| Problem to solve |
Could you extract, word for word, the stretch of the road-rail locomotive article below from "- Length: 11.23" through "Industries of Canada."?

| Extracted text |
☆ ☆ ☆
- Power type: Diesel
- Builder: Western Star Trucks
- Serial number: 2WLPCCCJ9TK941796
- Build date: 1995
- Total produced: 1
- Gauge: 1,435 mm (4 ft 8+1⁄2 in) 1,600 mm (5 ft 3 in)
- Length: 11.23 metres
- Loco weight: 25.4 tonnes
- Fuel type: Diesel
- Operators: V/Line Freight Freight Australia
- Numbers: RTL1
- Current owner: Just Track

= V/Line RTL class =

Road-rail locomotive

The V/Line RTL class is a road-rail locomotive, capable of operating on both road and rail. It was basically a truck with retractable rail wheels. Built by Western Star Trucks in the United States, the rail equipment was provided by Brandt Industries of Canada.

==History==
It was to be the first of three for V/Line Freight, but the other two were never completed. It was purchased for short-haul duties on grain lines, and began tests in January 1996 on the Dookie and Cobram lines. In 1999/2000 it was used to haul log trains between Bairnsdale and Sale on the Gippsland line. Numbered RTL1, its vehicle registration number was MVO782. It was included in the sale of V/Line Freight to Freight Australia, and was given the custom registration plate of MVORTL as M series plates are allocated to Victorian government vehicles and with it being placed into private ownership, was no longer eligible for such registration. It was included in the sale of Freight Australia to Pacific National.
☆ ☆ ☆
| Material provided |
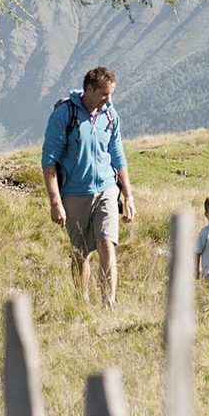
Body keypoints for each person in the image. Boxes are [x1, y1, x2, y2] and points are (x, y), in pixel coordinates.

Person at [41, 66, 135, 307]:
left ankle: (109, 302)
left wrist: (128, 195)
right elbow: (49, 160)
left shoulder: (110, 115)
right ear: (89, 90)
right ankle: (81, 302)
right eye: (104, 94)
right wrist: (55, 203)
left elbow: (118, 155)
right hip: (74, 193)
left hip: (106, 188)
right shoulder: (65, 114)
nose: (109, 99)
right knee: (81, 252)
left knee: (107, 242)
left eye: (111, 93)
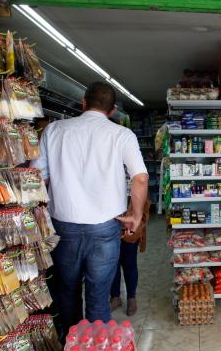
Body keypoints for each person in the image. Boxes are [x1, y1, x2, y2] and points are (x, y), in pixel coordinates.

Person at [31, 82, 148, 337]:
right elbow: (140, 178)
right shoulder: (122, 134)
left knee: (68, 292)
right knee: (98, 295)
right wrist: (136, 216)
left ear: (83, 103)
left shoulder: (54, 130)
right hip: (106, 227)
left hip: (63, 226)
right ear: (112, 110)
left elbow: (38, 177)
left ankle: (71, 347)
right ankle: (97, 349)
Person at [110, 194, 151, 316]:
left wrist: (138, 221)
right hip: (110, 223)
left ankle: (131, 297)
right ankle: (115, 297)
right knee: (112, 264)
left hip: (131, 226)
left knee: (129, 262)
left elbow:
☆ ☆ ☆
| Response |
- Length: 11.23 metres
- Loco weight: 25.4 tonnes
- Fuel type: Diesel
- Operators: V/Line Freight Freight Australia
- Numbers: RTL1
- Current owner: Just Track

= V/Line RTL class =

Road-rail locomotive

The V/Line RTL class is a road-rail locomotive, capable of operating on both road and rail. It was basically a truck with retractable rail wheels. Built by Western Star Trucks in the United States, the rail equipment was provided by Brandt Industries of Canada.